Girls of a certain complexion, at certain times in particular climates, blush with their knees. It’s not a scraped or bloodied redness, just the same flush that rises to the cheeks of most such girls in exertion or embarrassment.

The girl’s response is typically negative. That which is not smooth and even must be cured or concealed: pants, thigh-highs, even foundation.

That response is misguided. The blushing knee is the orbital laser strike of seduction, and it hits Fenimore foursquare, as Alma steps up out of the little boat. He’s atoms. Alma, perfectly innocent, just ran out of untorn hose.

Indiana

“Hey, it’s Apple Jack!” calls Farmer Ethshire. “Got any more of that cider?” Ethshire’s grinning, winking, but Appleseed’s face is grey and tight.

“Shawnee,” he shouts as he lopes in. “Shawnee and the British, get your family to Fort Stephenson, now!”

Ethshire’s eyes go wide, but he’s looking past Appleseed. Appleseed turns back to see a winter wind in August, tearing stalks of wheat from the ground and carrying them, frozen, sharp as glass. In flight, one becomes arrow. It drives through Ethshire’s heart.

Jack spits two appleseeds at the ground where he falls, and makes for the farmhouse, and hopes.

Louisiana

The boy’s tongue is black and his nails are bitten back to bleeding, but he has no cup, no patter; he’s not far from a restaurant’s midden, but he’s not scrabbling for food. He just crouches in the corner and moves in small circles, again and again.

“What’s your name?” says the lady in blue.

Catahoula bark,

sings the boy in a cracking voice,

Catahoula beg,
Catahoula piss
Down the emperor’s leg.

“You’re no cur,” says the lady. “You’re purebred. You’re a found dog now.”

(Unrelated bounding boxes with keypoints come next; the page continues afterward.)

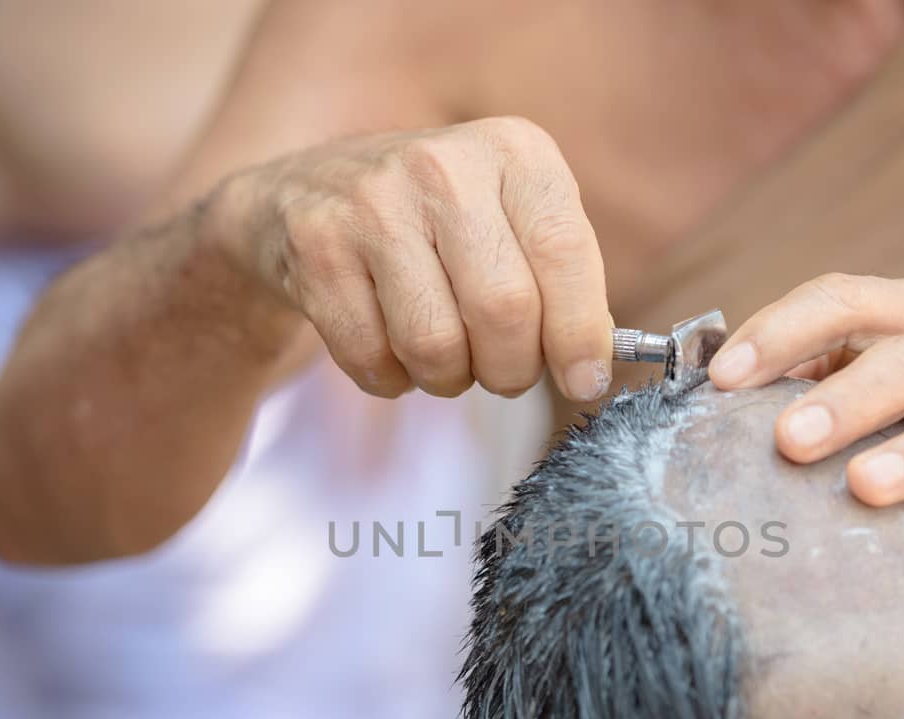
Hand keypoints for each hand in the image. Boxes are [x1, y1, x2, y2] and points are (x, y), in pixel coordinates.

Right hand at [214, 117, 612, 400]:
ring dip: (448, 377)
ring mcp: (372, 202)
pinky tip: (389, 343)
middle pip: (505, 311)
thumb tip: (595, 368)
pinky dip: (391, 378)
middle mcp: (444, 165)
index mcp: (514, 152)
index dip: (581, 334)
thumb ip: (564, 284)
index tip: (586, 381)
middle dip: (511, 369)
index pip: (565, 253)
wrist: (308, 193)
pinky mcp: (317, 247)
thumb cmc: (440, 224)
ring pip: (437, 345)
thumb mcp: (513, 223)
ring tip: (443, 353)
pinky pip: (373, 359)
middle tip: (502, 372)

She tilts the boy’s chin up. His eyes are wide and blank, one blue, one brown.

Ohio

There are two Jacks; the one with the tattoos is Jack Frost. The tattoos were not his idea.

The other one is called Apple Jack, or John Chapman, or Chaplain, or sometimes Appleseed. Appleseed is barefoot, but his soles are tough. He wears a sinner’s sackcloth. He is running.

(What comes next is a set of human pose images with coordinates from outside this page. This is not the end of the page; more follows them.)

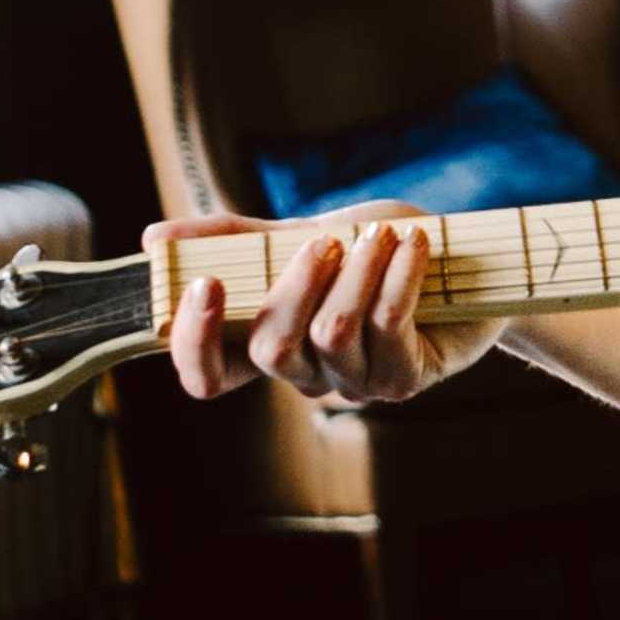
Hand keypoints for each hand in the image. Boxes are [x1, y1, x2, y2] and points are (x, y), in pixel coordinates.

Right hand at [169, 213, 487, 409]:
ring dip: (357, 272)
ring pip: (333, 334)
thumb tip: (153, 240)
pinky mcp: (406, 380)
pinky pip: (388, 328)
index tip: (203, 284)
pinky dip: (398, 275)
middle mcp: (305, 375)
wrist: (466, 261)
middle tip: (326, 240)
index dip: (193, 344)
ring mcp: (355, 384)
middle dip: (294, 285)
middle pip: (272, 348)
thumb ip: (234, 242)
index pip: (206, 375)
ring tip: (381, 235)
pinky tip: (413, 246)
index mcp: (267, 343)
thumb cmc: (374, 249)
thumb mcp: (300, 234)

“Why can’t you understand,” pants Appleseed, “that what you kill on Earth you defile in Heaven?”

Frost Jack lazily draws a fractal on the bark of an oak tree. It explodes from the heartwood; Appleseed dodges splinters.

“Leaves fall,” says Frost Jack. “Water freezes. A beginning demands an end.”

Appleseed runs harder.

Tennessee

“Deploy snowboards!” shouts the Justin, and he and Ptah slam sliding into the side of the black glass pyramid. They cut their chutes away; they slalom down with pink neon in their wake. But the charcoalsuits can afford to land harder, and they’re close behind.

There’s a rosewood Martin at the bottom, plugged right into the building.

“The Justin can’t play guitar!” says the Justin, panicked. “He took pop-and-lock lessons instead!”

“Let go of pop, the Justin,” says Ptah. “Play your soul.

The Justin closes his eyes and hits high B. The suits scream. The pyramid sings the blues.